しかし日本人は、古来からなんでも人間が上でそして自然の中に敵対する関係を築こうとすることはせず、常に自分自身を見つめ平等にお互いを尊敬し、尊重し合い折り合いをつけて共生するという生き方をしてきました。

その証拠に、八百万の神々といってすべてのものを神様として信仰し、お互いに心穏やかに平和に暮らしていこうと取り組んできました。決して善悪に照らして誰かが裁くというのではなく、お天道さまにお任せしながらお互いに「裁かない」という生き方をしてきたのです。

現在は、何かあればすぐに裁く傾向があります。なんでも善悪・理非を捌きますが、その裁いているのは一体誰かということです。みんなが神様だからという尊重し合う関係と、自分がまるで何物かの偉大な神にでもなったような尊大な態度とは同じ神でもまったく意味が異なります。そもそも尊重することと、比較することは同じことではありません。みんな違ってみんないいという発想と、みんな同じだから違いは許さないでは平等や公平の意味もまったく異なってしまいます。徳と法というものもありますが実際には徳の中に法があるのであって徳と法は比較するものでもないのです。
そういう社會になっているのは、社会基盤の前提の枠組みやシステムが裁くシステムになっているからです。

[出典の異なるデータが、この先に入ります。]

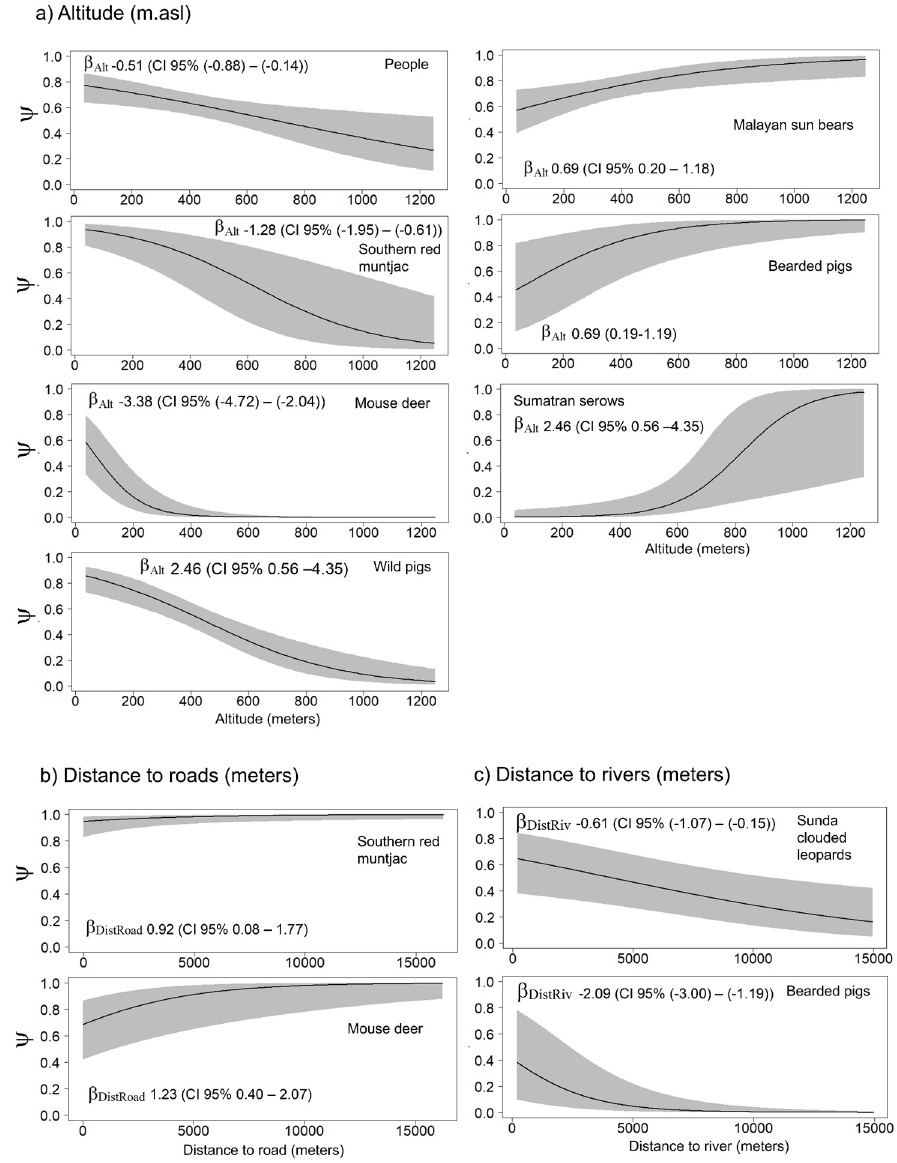
Fig 3. Relationships of habitat covariates to the probability of occupancy for all study sites as selected from models with the smallest AIC c . Correlations are based on a robust β as indicated by the ± 95% CI not overlapping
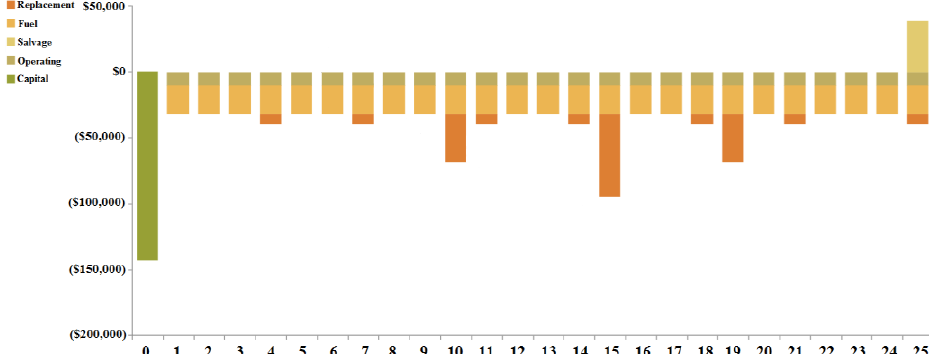
Figure 14. Total cash-flow study for case I (Ba/Bi/H).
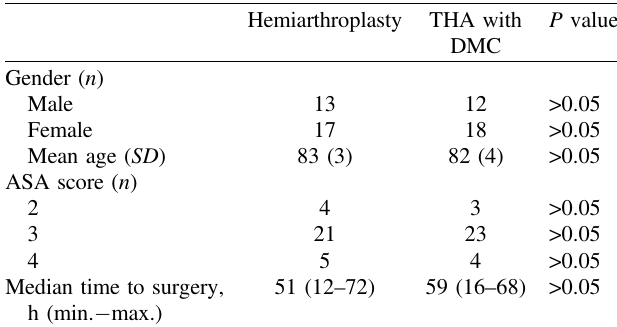
Table 1. Demographics data.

日本人の先人たちは、万物のいのちはすべて等しく自然の一部であるという思想がありました。その証拠に、日々の暮らしはすべて自然との共生で成り立たせ、動物や植物、あらゆる虫まで共に暮らす神様として一緒に生活を営んできました。つまりこの世もあの世もすべて神々(自然)の姿としたのです。

江戸時代なども文献からも家畜といわれる牛や馬やニワトリたちも、人間と寄り添うように生きて一緒に生を全うしていきました。共生する仲間たちを人間の都合だけで捌くということをしない暮らしがありました。

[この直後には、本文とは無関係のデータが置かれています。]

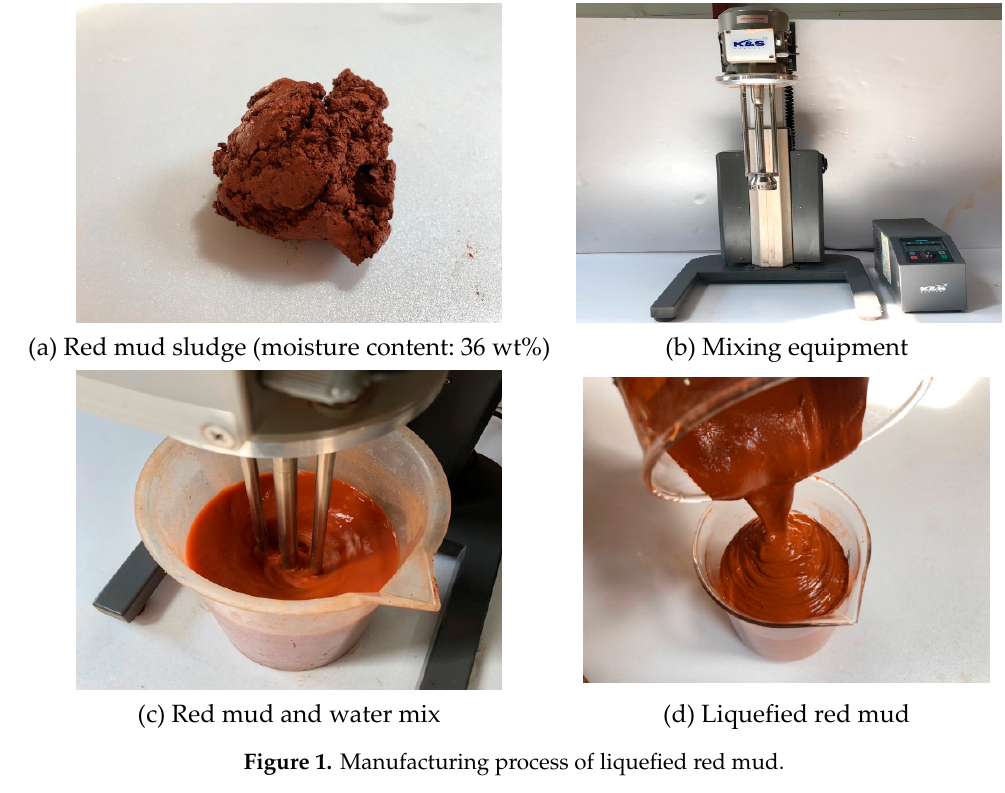
Figure 1. Manufacturing process of liquefied red mud.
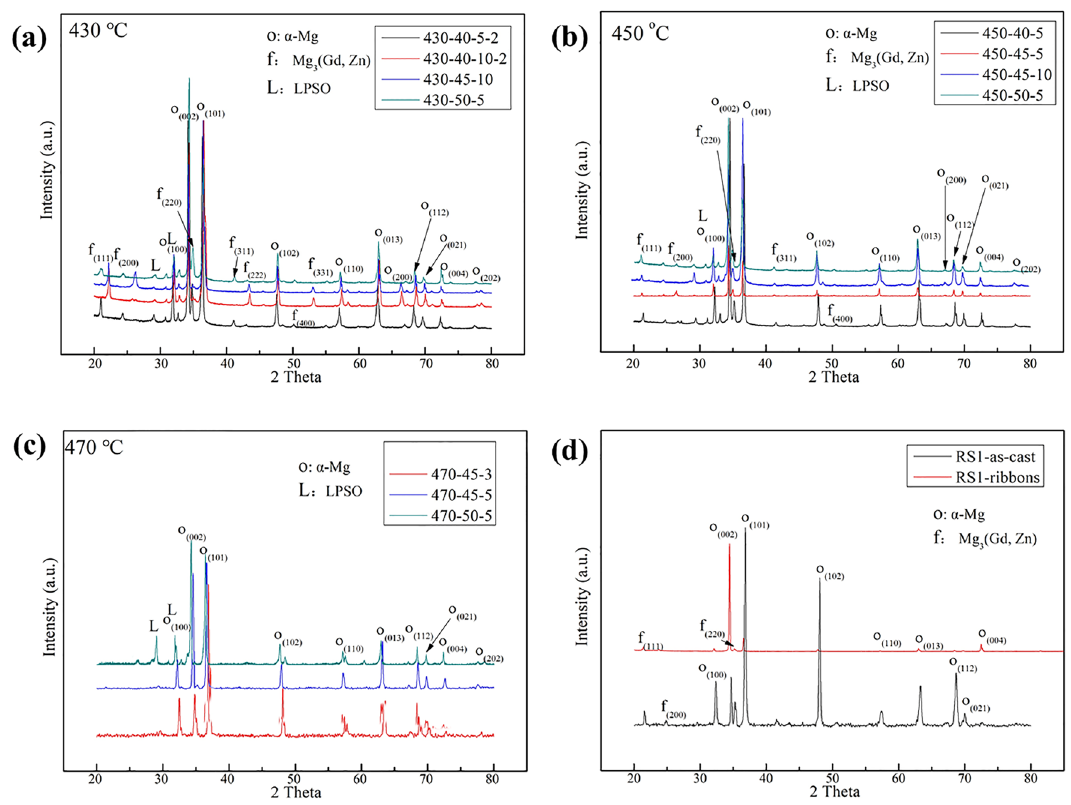
Figure 3. XRD patterns of the Mg–15Gd–1Zn alloy under different sintering conditions: ( a) at 430 °C; ( b) at 450 °C; ( c) at 470 °C; ( d) the RS ribbon and its as-cast ingot.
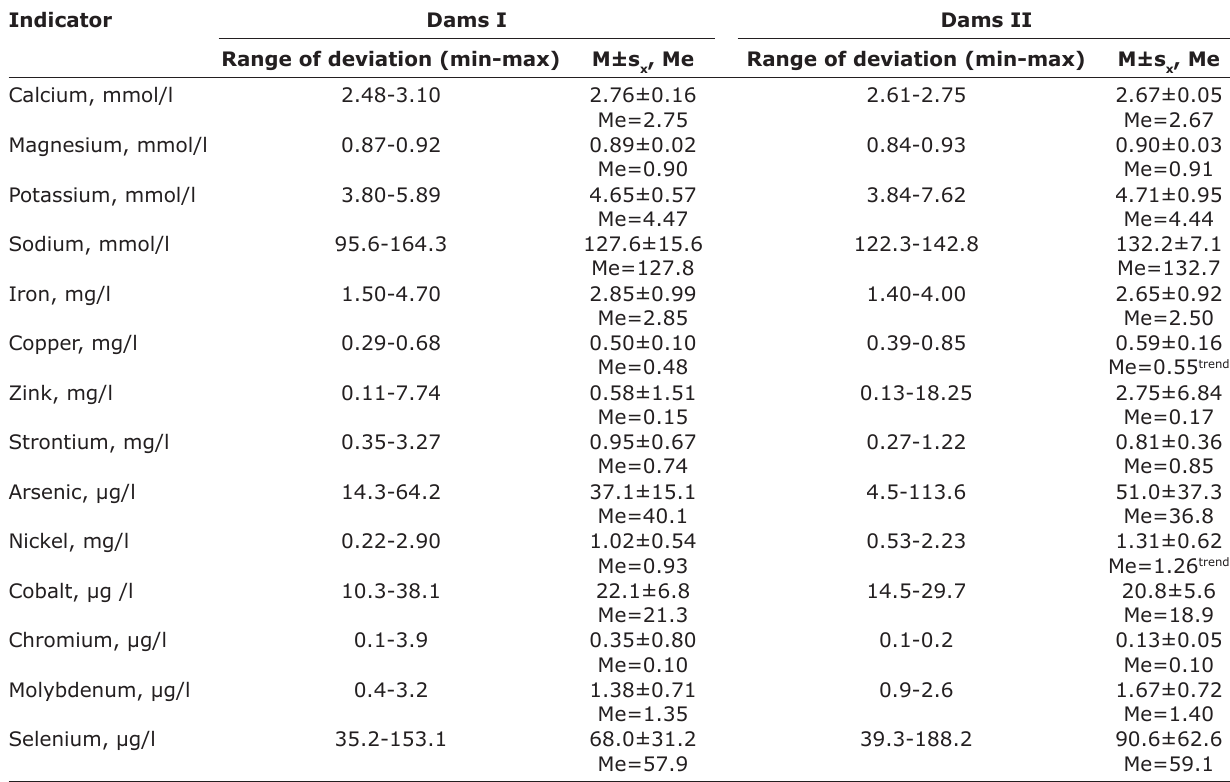
Table-1: Macroelements and microelements content in blood serum of the down-calving cows.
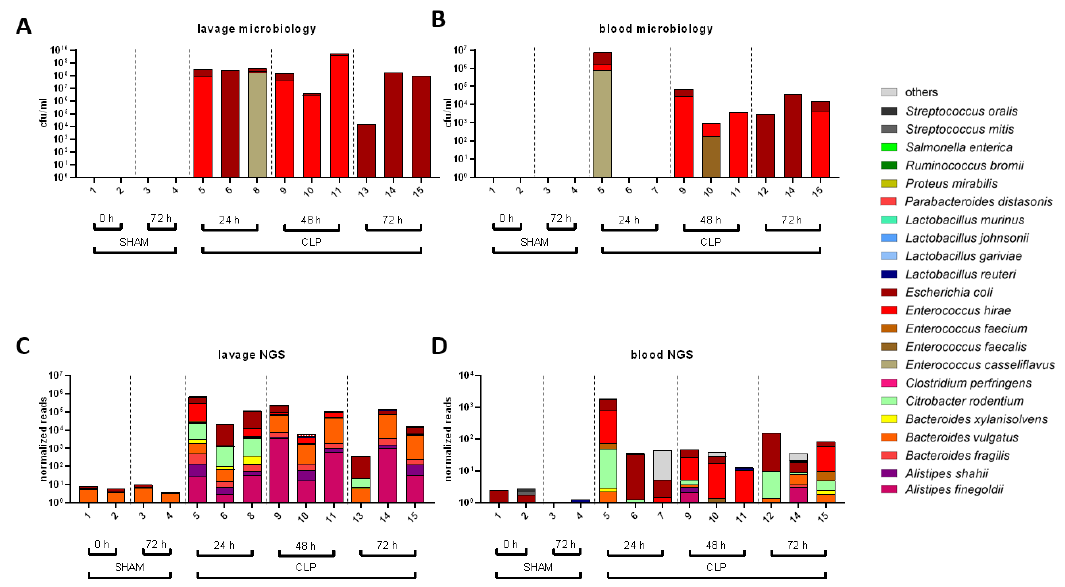
Figure 3. Transition of microbes into peritoneum and blood as revealed by NGS and microbiology. ( A – D ): The most frequent bacterial species found in the lavage ( A , C ) and blood ( B , D ) detected by the culture-based methods ( A , B ) and by whole genome shotgun sequencing ( C , D ).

疫病が疫神社になって疫神さまになるのも疫病が流行って大変なときに疫病を恨むのではなく謙虚に同じ神様としてお祀りして御怒りはごもっともとしてご機嫌よくしていただいていつもの自然の調和に還ってもらおう、その荒ぶる魂を鎮めてもらい穏やかな魂になってもらうようにみんなで感謝を捧げるのです。

私たちの郷里の疫神社にはこういう由緒が書かれています。

「明暦二年(一六五九年)多田村及近邑に疾疫流行し、人民なやみ苦しめり其年十月祠官有光時安十七日間身を浄め、神道を以て妙見大明神に其の事を伺い奉るに、祇園三社を勧請し祈祷をなすべしとの霊告によりて那珂郡博多の津祇園の神を祀り、病邪たちどころに退き邑村の悦ぶところとなる。」

現代では祈祷だけでウイルスを除去するなど非科学的だと馬鹿にされそうなものですが、祈りのチカラというものは科学薬ではなく人間たちの心の中の欲望の魔を鎮める効果もあるのです。なぜそもそも疫病が流行ったのか、そこには確かな理由があり人間の傲慢さが密接にかかわっているのです。

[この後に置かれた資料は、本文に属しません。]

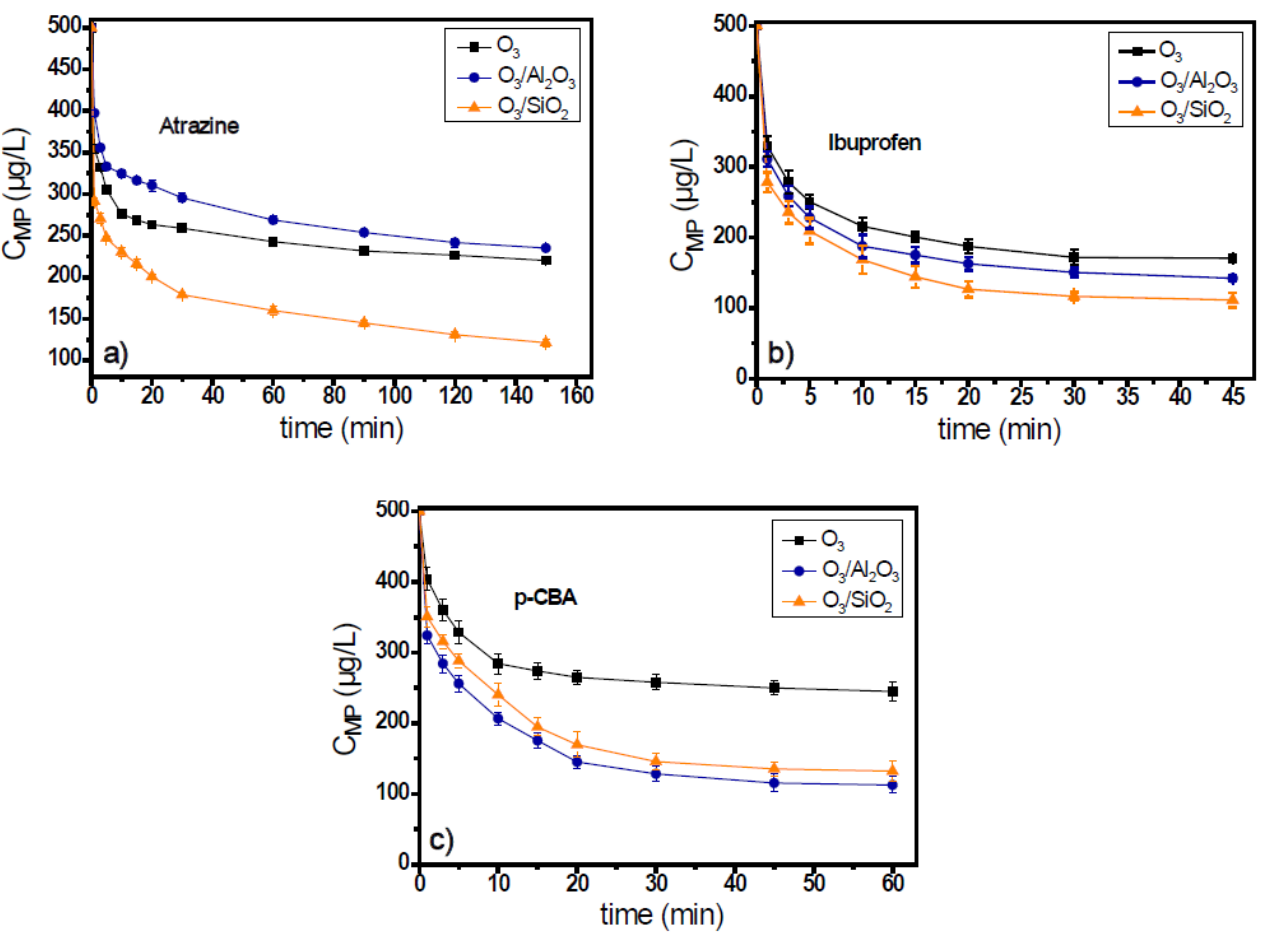
Figure 2. Degradation of ozone-resistant micropollutants: ( a ) atrazine, ( b ) ibuprofen, and ( c ) p-CBA during the application of catalytic ozonation with the use of Al 2 O 3 or SiO 2 as potential catalysts, compared to the single ozonation in natural potable water matrix. Experimental conditions: C MPs 500 µ g/L, C catalyst 0.5 g/L, C O3 2 mg/L, pH 7.8, Temperature 23 ± 2 ◦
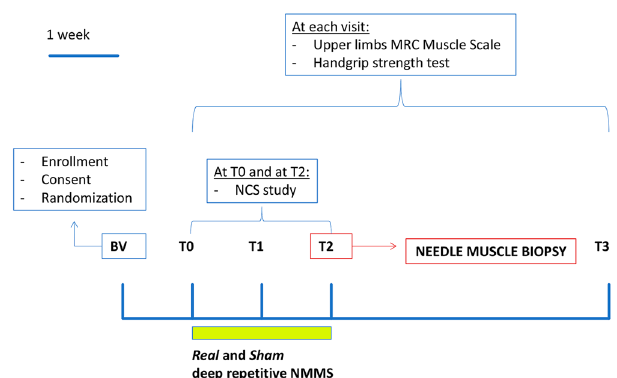
Figure 1. Study design. BV (baseline visit) represents the screening of ALS patients; T0 is the first recording of clinical strength and neurophysiological parameters before stimulation, T1 after one week, and T2 after two weeks of stimulation; T3 is thirty days after the end of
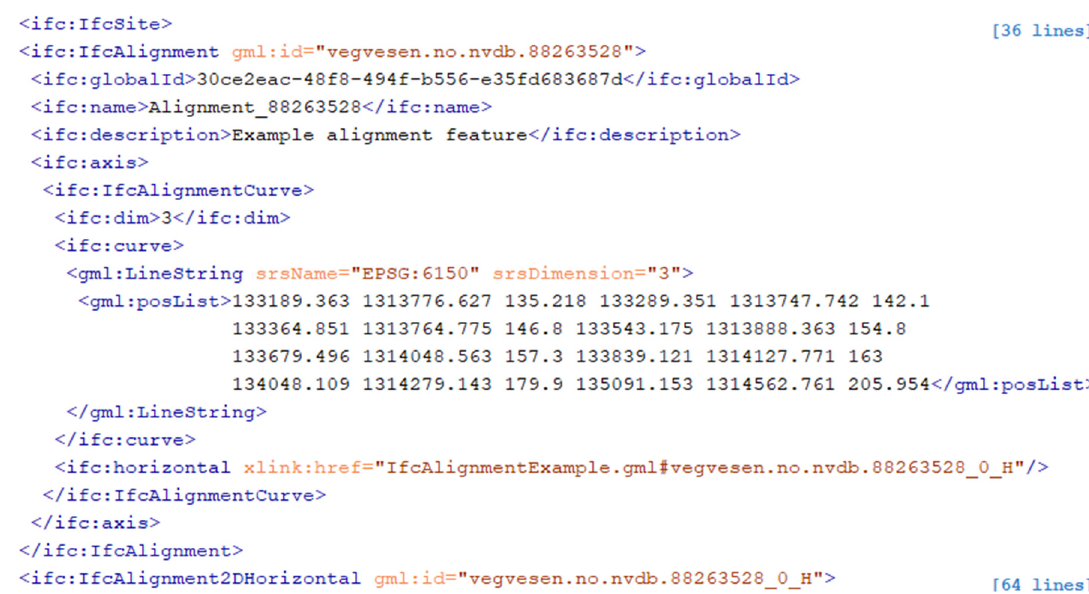
Figure 19. Extract of an example GML file for IFC.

その原因を取り除こうともせずに、単にワクチンを開発してさっさと治して消毒薬で撃退してしまえばそれで終了などとして人間のつくった原因はそのまま放置されるならさらなる人災を増やしてしまうのです。

人災に気づくように、神様(ここではウイルス)が「知らせ」を与えてくださっているのにそれにいつまでも気づこうとしないのではますます共生がまた別の捌くことによって競争になりさらに捌き続けることでいのちたちがいない砂漠のような場になっていくことは自明の理です。

人類は、ここで気づく必要があるから疫神さまがやってきてそれを教えてくれているのではないかという少しでも謙虚な気持ちをもって今回のことに正対すれば自分たちの生き方を見直すチャンスになると思います。

世の中、緊急事態宣言の自粛解除でまた元通りの生活をしようとしています。しかし今度やってくる第二波や第三波はこんなものではありません。先人たちの知恵をちゃんと見習い、なぜその時にみんなで疫の神様としてお祀りしたのか、なぜ今でも神社の境内にあって祀られ続けているのか。

子どもたちが未来に安心して健やかに暮らしを営んでいけるように、それぞれが真心の暮らしを取り戻し、本来の姿に近づいてかんながらの道を歩んでいきたいと思います。

元氣の素

日本には古来より穢れを祓うという思想があります。この穢れは別の言い方では、気枯れともいいますが魂そのものが澱まないように手入れを行い続けて常に新鮮であり続けるための工夫です。

この思想は、世阿弥の初心を忘れるべからずのようにあらゆる先達の方々が実践の中に取り入れてきました。現代では、あまりこの穢れという言葉を見聞きすることもなくなってきましたが私たちは本来、水の性質を生きていますから水が清らかであり続けるように自分たちの根源的な本質を洗い磨き続ける必要があります。

「洗心」という言葉があります。

これも穢れを祓う禊から出てきた言葉です、読んで字の如く心を洗い続けることで魂を磨くということを示します。私たちは、生きていると色々なものがこびりついてきます。油汚れのようなものから、埃のようなものから、また或いはシミのようなものまで生活の中で様々な垢が出てきます。

それをそのままにしていたら、本来あった瑞々しい本体を維持していくことが難しくなり自分が一体何ものであったのかすら思い出すこともなくなっていきます。自然のままであったものを不自然にすればするほどに穢れは増えていきます。

この自然のままというのは、元素、エレメント、つまり原始的な火、水、月、土、風などのシンプルなものであればあるほどに「そのまま」です。それを加工すればするほどに不自然になるということです。

滾々とわき出てくるような元氣の根源は、常にこの原始的なものと触れているときに活性化するものです。私たちは元氣を失えば、気枯れをおこし、病気になります。心身を病んで精神を痛めてしまえば、まともな暮らしを営んでいくことができません。

古来の先人たちは、常にそのことを意識し穢れを日々に祓うことを大切にしてきました。私も日々の暮らしの中で、火や水、風、土、木をはじめ様々なものを活用してその穢れを祓い元氣を甦生させています。

元氣さを保つというのは、大自然の中に一人、一緒になって存在している感覚を保ち続けることです。現代は大きな刷り込みのシステムがあり、そんなことはいちいち考えないとは思いますが私たちは地球と一人であり、宇宙とも一人です。

地球人、宇宙人であるという意識に先人たちは生きたからこそ神話もあり、星々の運行を直観することもあったのです。非科学的なもの非現実的なものは、現在の常識では非常識な意見とも思われます。しかし実際に、内面の深くに入れば入るほど、潜在意識の奥底に沈めば沈むほどその価値が偉大であることに気づくものです。

私たちは暮らしの中に宗教があり、それを道と呼びました。これは暮らしこそ道であるという意味です。暮らしは文化ですから、文化を生きていれば次第に日本人らしくなっていくのです。日本文化の根源にこの「穢れを祓う」という思想があることに仕合せを感じます。

日本人らしい生き方を実践しながら、子どもたちに元氣の智慧を伝承していきたいと思います。